Yes, and that was another argument in favour of wiring. If only to prevent such massacres, as ‘necessary' as this one might have been.

He turned back, standing there a moment, the night breeze cool on his face.

The moon was high. He looked up at it, surprised, his perception of it suddenly reversed, such that it seemed to burn like a vast shining hole in the blackness of the sky. A big circle of death. He shivered violently and looked down, noting how its light silvered the gardens like a fall of dust.

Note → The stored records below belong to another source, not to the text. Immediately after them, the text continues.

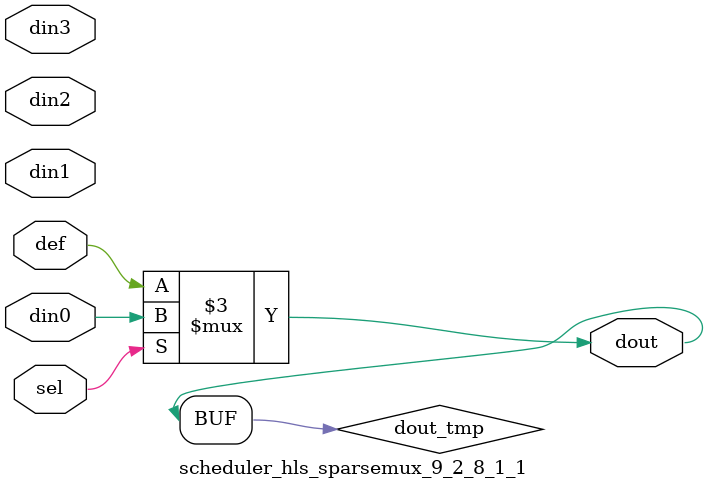
<source format=v>
`timescale 1ns / 1ps

module scheduler_hls_sparsemux_9_2_8_1_1 (din0,din1,din2,din3,def,sel,dout);

parameter din0_WIDTH = 1;

parameter din1_WIDTH = 1;

parameter din2_WIDTH = 1;

parameter din3_WIDTH = 1;

parameter def_WIDTH = 1;
parameter sel_WIDTH = 1;
parameter dout_WIDTH = 1;

parameter [sel_WIDTH-1:0] CASE0 = 1;

parameter [sel_WIDTH-1:0] CASE1 = 1;

parameter [sel_WIDTH-1:0] CASE2 = 1;

parameter [sel_WIDTH-1:0] CASE3 = 1;

parameter ID = 1;
parameter NUM_STAGE = 1;



input [din0_WIDTH-1:0] din0;

input [din1_WIDTH-1:0] din1;

input [din2_WIDTH-1:0] din2;

input [din3_WIDTH-1:0] din3;

input [def_WIDTH-1:0] def;
input [sel_WIDTH-1:0] sel;

output [dout_WIDTH-1:0] dout;



reg [dout_WIDTH-1:0] dout_tmp;


always @ (*) begin
(* parallel_case *) case (sel)
    
    CASE0 : dout_tmp = din0;
    
    CASE1 : dout_tmp = din1;
    
    CASE2 : dout_tmp = din2;
    
    CASE3 : dout_tmp = din3;
    
    default : dout_tmp = def;
endcase
end


assign dout = dout_tmp;



endmodule

</source>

Before today he had striven always to do the right thing, to be a good man – the benevolent ruler that Confucius bade him be – but now he saw it clearly. In this there was no right course of action, no pure solution, only degrees of wrongness.

And so he would make the hard choice. He would keep his word to Karr, of course. Kibwezi Station would be closed. As for the other thing, he had no choice. No real choice, anyway. The Wiring Project had to continue, and so it would, elsewhere, hidden from prying eyes. Until the job was done, the system perfected.

He sighed, turning his back on the darkness, returning inside. Yes. Because the time was fast coming when it would be needed.

Broken glass littered the terrace outside the guardhouse, glistening like frosted leaves in the moonlight. Nearby, the first of the bodies lay like a discarded doll, its face a pulp, the ragged tunic of its uniform soaked with blood. Through the empty window a second body could be seen, slumped forward in a chair, its head twisted at an unusual angle, the unblemished face staring vacantly at a broken screen.

Behind it, on the far side of the room, a door led through. There, on a bed in the rest room, the last of the bodies lay, naked and broken, its eyes bulging from its face, its tongue poking obscenely from between its teeth.

At the end of the unlit corridor, in the still silence of the signal room, the morph stood at the transmitter, its neutered body naked in the half-light. To one side, a hand lay on the desk like a stranded crab, the fingers upturned.

The morph tensed, the severed wrist of its left hand pressed against the
input socket, the delicate wires seeking their counterparts, making their connections to the board, then it relaxed, a soft amber light glowing on the eye-level panel in front of it. There was a moment's stillness and then a faint tremor ran through the creature. At the count of twelve it stopped, as abruptly as it had begun. The message had been sent.